Mrs Pretty church hall cross Edward Grimwade

   
   
William Pretty   My admiration for the congregation here is largely based on my visit to the church on Good Friday 2009. Being a good Mass-attending Catholic, I had set off for a morning bike ride around east Ipswich, safe in the knowledge that I could be back home in time for the 3pm Way of the Cross devotions at my local Catholic church.

However, as I passed Alan Road Methodist church, a few minutes from my house, I noticed that it was open, and I could not resist the opportunity to take a look inside. Picture me, if you will: I am wearing a fluorescent orange French football top, and garish shorts. I am listening to loud, frenetic music on my headphones. I look as if I could do with a shave and a haircut. And this, on the most solemn day of the Christian calendar. And yet, the good people of Alan Road Methodist church welcomed me with open arms, and the churchwarden insisted on giving me a guided tour, despite the fact that they were just twenty minutes away from their Good Friday service. All I can hope is that these lovely people have their reward in heaven.

####################

Exercise 1: In the church visit passage, how far was Alan Road Methodist church from the writer's house?
Exercise 2: Write out the part of the church visit passage starting at "William Pretty   My" and ending at "local Catholic church.".
The material has no connection to the church visit passage.

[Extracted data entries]
####################

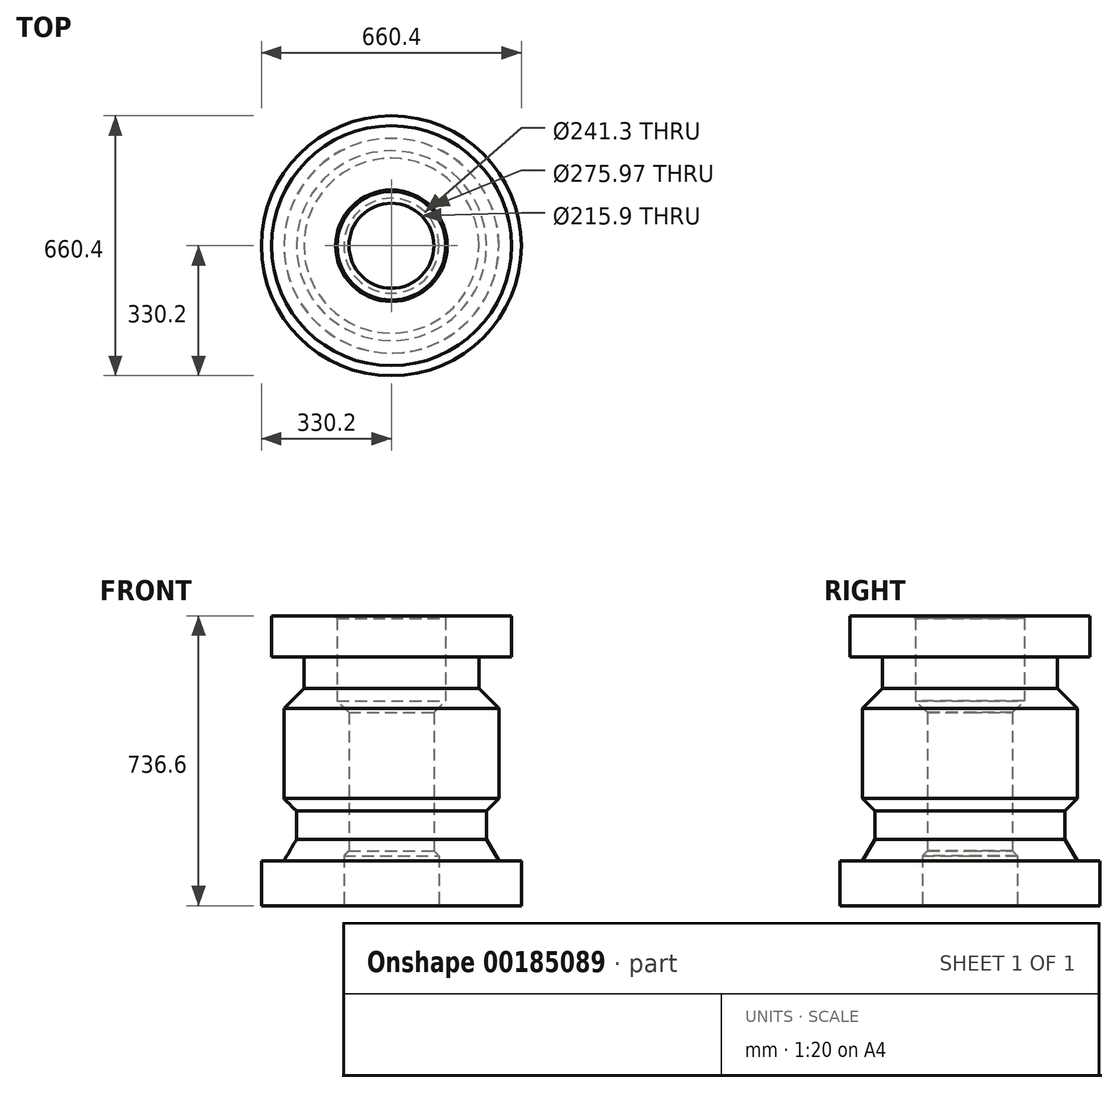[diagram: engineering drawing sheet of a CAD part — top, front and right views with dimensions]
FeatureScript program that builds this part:
annotation { "Feature Type Name" : "Feature", "Feature Type Description" : "" }
export const myFeature = defineFeature(function(context is Context, id is Id, definition is map)
    precondition{}
    {
        {
            var Q0;
            Q0=qCreatedBy(makeId("Front.planeOp"),FACE);
            var sketch = newSketch(context, id + "F0", { "sketchPlane" : qUnion([Q0])});
            skLineSegment(sketch, "E0", {"start": v(0, 0) * mm, "end": v(0, 516.78) * mm, "construction": true});
            skLineSegment(sketch, "E1", {"start": v(120.65, 0) * mm, "end": v(330.2, 0) * mm});
            skLineSegment(sketch, "E2", {"start": v(330.2, 0) * mm, "end": v(330.2, 114.3) * mm});
            skLineSegment(sketch, "E3", {"start": v(330.2, 114.3) * mm, "end": v(272.74, 114.3) * mm});
            skLineSegment(sketch, "E4", {"start": v(272.74, 114.3) * mm, "end": v(241.3, 168.76) * mm});
            skLineSegment(sketch, "E5", {"start": v(241.3, 168.76) * mm, "end": v(241.3, 240.34) * mm});
            skLineSegment(sketch, "E6", {"start": v(241.3, 240.34) * mm, "end": v(273.05, 272.09) * mm});
            skLineSegment(sketch, "E7", {"start": v(273.05, 272.09) * mm, "end": v(273.05, 500.92) * mm});
            skLineSegment(sketch, "E8", {"start": v(273.05, 500.92) * mm, "end": v(222.25, 551.72) * mm});
            skLineSegment(sketch, "E9", {"start": v(222.25, 551.72) * mm, "end": v(222.25, 632.46) * mm});
            skLineSegment(sketch, "E10", {"start": v(222.25, 632.46) * mm, "end": v(304.8, 632.46) * mm});
            skLineSegment(sketch, "E11", {"start": v(304.8, 632.46) * mm, "end": v(304.8, 736.6) * mm});
            skLineSegment(sketch, "E12", {"start": v(304.8, 736.6) * mm, "end": v(141.65, 736.6) * mm});
            skLineSegment(sketch, "E13", {"start": v(141.65, 736.6) * mm, "end": v(137.99, 730.25) * mm});
            skLineSegment(sketch, "E14", {"start": v(137.99, 730.25) * mm, "end": v(137.99, 520.7) * mm});
            skLineSegment(sketch, "E15", {"start": v(137.99, 520.7) * mm, "end": v(107.95, 490.66) * mm});
            skLineSegment(sketch, "E16", {"start": v(107.95, 490.66) * mm, "end": v(107.95, 139.7) * mm});
            skLineSegment(sketch, "E17", {"start": v(107.95, 139.7) * mm, "end": v(120.65, 127) * mm});
            skLineSegment(sketch, "E18", {"start": v(120.65, 127) * mm, "end": v(120.65, 0) * mm});
            skSolve(sketch);
        }
        {
            var Q0;
            Q0=makeQuery(id+"F0.imprint","IMPRINT",FACE,{"disambiguationData":[TD([[makeQuery(id+"F0.imprint","IMPRINT",EDGE,{"derivedFrom":sQuery(id+"F0.wireOp",EDGE,"E1")}),1.0]])]});
            var Q1;
            Q1=sQuery(id+"F0.wireOp",EDGE,"E0");
            revolve(context, id + "F1", {"entities" : qUnion([Q0]), "axis" : qUnion([Q1]), "revolveType" : RevolveType.FULL});
        }
    });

####################

Correct response 1: A few minutes away.

Correct response 2:
William Pretty   My admiration for the congregation here is largely based on my visit to the church on Good Friday 2009. Being a good Mass-attending Catholic, I had set off for a morning bike ride around east Ipswich, safe in the knowledge that I could be back home in time for the 3pm Way of the Cross devotions at my local Catholic church.